=== Begin Enclosure ===

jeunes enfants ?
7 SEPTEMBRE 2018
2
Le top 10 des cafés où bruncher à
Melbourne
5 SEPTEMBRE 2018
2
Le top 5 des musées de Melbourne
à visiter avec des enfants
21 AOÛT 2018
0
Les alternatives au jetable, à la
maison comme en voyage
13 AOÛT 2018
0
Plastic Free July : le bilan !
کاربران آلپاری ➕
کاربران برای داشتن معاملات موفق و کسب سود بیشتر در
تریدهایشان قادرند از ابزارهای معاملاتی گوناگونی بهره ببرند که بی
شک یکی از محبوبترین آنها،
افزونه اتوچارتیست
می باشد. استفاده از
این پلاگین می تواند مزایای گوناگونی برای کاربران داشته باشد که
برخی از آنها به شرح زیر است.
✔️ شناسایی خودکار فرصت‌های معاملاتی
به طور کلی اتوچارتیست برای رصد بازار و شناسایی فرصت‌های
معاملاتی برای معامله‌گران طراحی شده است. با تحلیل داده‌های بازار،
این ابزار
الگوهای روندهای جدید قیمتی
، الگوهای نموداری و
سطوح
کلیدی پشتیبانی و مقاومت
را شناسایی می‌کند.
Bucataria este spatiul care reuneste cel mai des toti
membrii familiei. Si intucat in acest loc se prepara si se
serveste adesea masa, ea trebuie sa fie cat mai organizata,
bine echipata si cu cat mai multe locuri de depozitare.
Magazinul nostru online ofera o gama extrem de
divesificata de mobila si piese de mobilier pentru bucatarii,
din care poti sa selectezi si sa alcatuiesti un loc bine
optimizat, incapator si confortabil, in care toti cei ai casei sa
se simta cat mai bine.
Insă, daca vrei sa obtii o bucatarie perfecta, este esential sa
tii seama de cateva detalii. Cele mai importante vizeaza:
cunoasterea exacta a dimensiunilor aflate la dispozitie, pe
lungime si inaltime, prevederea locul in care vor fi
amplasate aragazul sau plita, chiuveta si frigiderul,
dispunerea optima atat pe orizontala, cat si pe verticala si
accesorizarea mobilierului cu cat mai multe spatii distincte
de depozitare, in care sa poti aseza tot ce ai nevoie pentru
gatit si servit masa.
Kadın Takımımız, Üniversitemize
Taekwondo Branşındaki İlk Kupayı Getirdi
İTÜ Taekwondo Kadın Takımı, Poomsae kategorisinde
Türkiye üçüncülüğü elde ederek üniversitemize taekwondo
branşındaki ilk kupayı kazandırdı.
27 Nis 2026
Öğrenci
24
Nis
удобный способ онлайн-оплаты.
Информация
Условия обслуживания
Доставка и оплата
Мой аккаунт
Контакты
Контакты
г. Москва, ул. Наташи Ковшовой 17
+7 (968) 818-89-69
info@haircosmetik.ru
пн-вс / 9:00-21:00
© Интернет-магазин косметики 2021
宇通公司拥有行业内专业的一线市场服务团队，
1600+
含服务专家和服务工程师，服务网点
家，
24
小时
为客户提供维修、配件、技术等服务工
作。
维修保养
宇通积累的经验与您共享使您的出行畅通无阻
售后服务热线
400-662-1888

=== End Enclosure ===

== THE TASK ==
Please extract the lines of the data above, from the start of the data through the line that contains "این پلاگین می", and reproduce them without any changes.

== SOLUTION TO THIS PROBLEM ==
jeunes enfants ?
7 SEPTEMBRE 2018
2
Le top 10 des cafés où bruncher à
Melbourne
5 SEPTEMBRE 2018
2
Le top 5 des musées de Melbourne
à visiter avec des enfants
21 AOÛT 2018
0
Les alternatives au jetable, à la
maison comme en voyage
13 AOÛT 2018
0
Plastic Free July : le bilan !
کاربران آلپاری ➕
کاربران برای داشتن معاملات موفق و کسب سود بیشتر در
تریدهایشان قادرند از ابزارهای معاملاتی گوناگونی بهره ببرند که بی
شک یکی از محبوبترین آنها،
افزونه اتوچارتیست
می باشد. استفاده از
این پلاگین می تواند مزایای گوناگونی برای کاربران داشته باشد که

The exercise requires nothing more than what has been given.